YOUR INSTRUCTIONS
Return, in their exact form, the lines that lie between the start of the data below and the line containing "left back paw: (288, 361)", with both ends included.
- - - -
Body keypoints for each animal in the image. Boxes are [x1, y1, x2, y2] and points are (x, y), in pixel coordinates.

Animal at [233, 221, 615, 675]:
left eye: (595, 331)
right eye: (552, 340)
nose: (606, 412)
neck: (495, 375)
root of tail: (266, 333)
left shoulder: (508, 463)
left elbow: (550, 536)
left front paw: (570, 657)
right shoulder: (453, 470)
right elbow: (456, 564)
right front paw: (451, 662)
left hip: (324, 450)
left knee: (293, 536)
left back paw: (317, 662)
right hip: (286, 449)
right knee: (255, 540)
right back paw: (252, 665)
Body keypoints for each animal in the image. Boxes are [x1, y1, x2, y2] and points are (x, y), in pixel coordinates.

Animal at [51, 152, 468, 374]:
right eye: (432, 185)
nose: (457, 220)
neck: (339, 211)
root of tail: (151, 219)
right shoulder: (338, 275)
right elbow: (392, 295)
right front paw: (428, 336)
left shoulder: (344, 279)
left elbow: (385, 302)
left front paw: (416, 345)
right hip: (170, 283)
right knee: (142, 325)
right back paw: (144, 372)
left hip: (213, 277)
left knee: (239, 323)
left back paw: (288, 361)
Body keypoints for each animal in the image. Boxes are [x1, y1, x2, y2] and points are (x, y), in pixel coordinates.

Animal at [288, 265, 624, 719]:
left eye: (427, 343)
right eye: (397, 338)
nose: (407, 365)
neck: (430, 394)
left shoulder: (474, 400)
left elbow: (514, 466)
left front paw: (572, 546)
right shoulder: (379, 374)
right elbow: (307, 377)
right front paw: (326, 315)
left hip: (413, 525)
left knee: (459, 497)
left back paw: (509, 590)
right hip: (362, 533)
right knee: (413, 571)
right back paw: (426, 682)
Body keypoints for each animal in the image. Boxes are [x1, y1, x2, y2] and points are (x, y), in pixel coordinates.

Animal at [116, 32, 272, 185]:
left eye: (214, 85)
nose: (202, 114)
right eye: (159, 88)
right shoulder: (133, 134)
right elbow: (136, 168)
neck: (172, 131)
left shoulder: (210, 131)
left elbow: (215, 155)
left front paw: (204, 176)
- - - -
RESULT BELOW
Body keypoints for each animal in the image. Boxes are [x1, y1, x2, y2] and points are (x, y), in pixel coordinates.

Animal at [233, 221, 615, 675]:
left eye: (595, 331)
right eye: (552, 340)
nose: (606, 412)
neck: (495, 375)
root of tail: (266, 333)
left shoulder: (508, 463)
left elbow: (550, 536)
left front paw: (570, 657)
right shoulder: (453, 470)
right elbow: (456, 564)
right front paw: (451, 662)
left hip: (324, 450)
left knee: (293, 536)
left back paw: (317, 662)
right hip: (286, 449)
right knee: (255, 540)
right back paw: (252, 665)
Body keypoints for each animal in the image. Boxes are [x1, y1, x2, y2] and points are (x, y), in pixel coordinates.

Animal at [51, 152, 468, 374]:
right eye: (432, 185)
nose: (457, 220)
neck: (339, 211)
root of tail: (151, 219)
right shoulder: (338, 275)
right elbow: (392, 295)
right front paw: (428, 336)
left shoulder: (344, 279)
left elbow: (385, 302)
left front paw: (416, 345)
right hip: (170, 283)
right knee: (142, 325)
right back paw: (144, 372)
left hip: (213, 277)
left knee: (239, 323)
left back paw: (288, 361)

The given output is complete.